_Task input_:
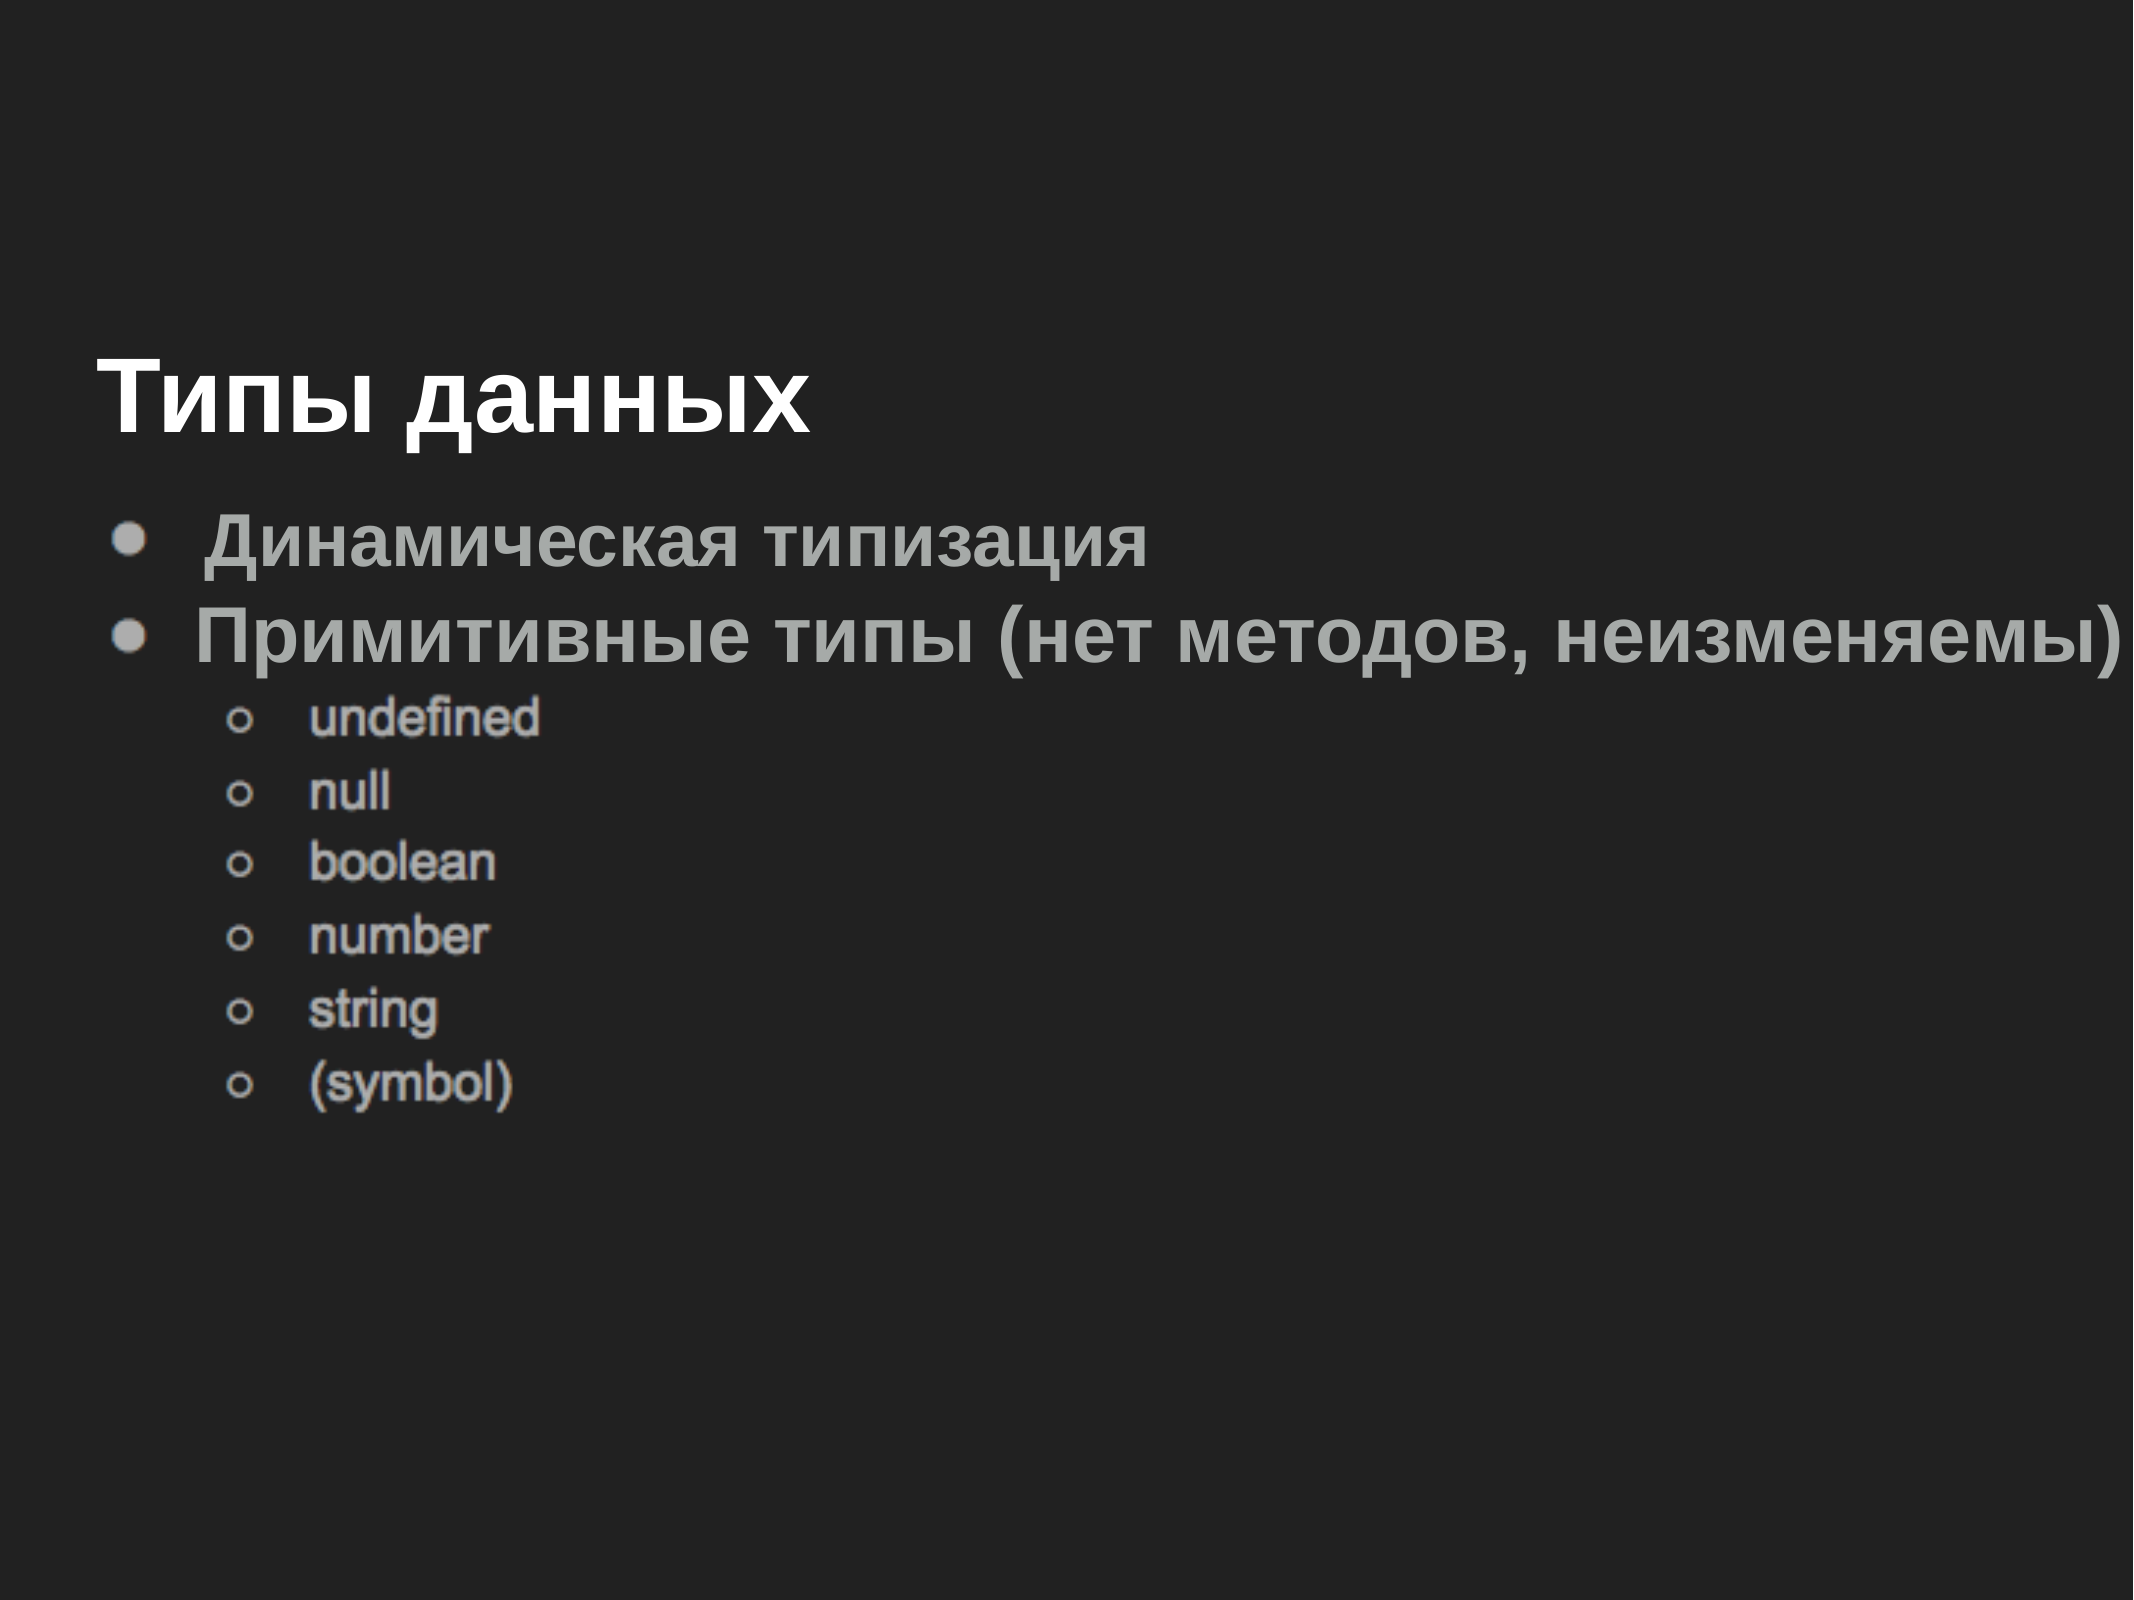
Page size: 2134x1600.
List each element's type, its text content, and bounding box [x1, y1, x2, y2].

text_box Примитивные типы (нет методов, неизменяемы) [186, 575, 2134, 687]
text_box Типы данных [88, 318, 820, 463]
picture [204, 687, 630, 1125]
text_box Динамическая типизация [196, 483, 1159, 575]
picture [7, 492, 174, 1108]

_Work required_:
Your answer must consist of the entries, unchanged, with no pictures in it.

_Result of this task_:
Page size: 2134x1600.
List each element's type, its text content, and bounding box [x1, y1, x2, y2].

text_box Примитивные типы (нет методов, неизменяемы) [186, 575, 2134, 687]
text_box Типы данных [88, 318, 820, 463]
picture [204, 687, 630, 1125]
text_box Динамическая типизация [196, 483, 1159, 575]
picture [7, 492, 174, 1108]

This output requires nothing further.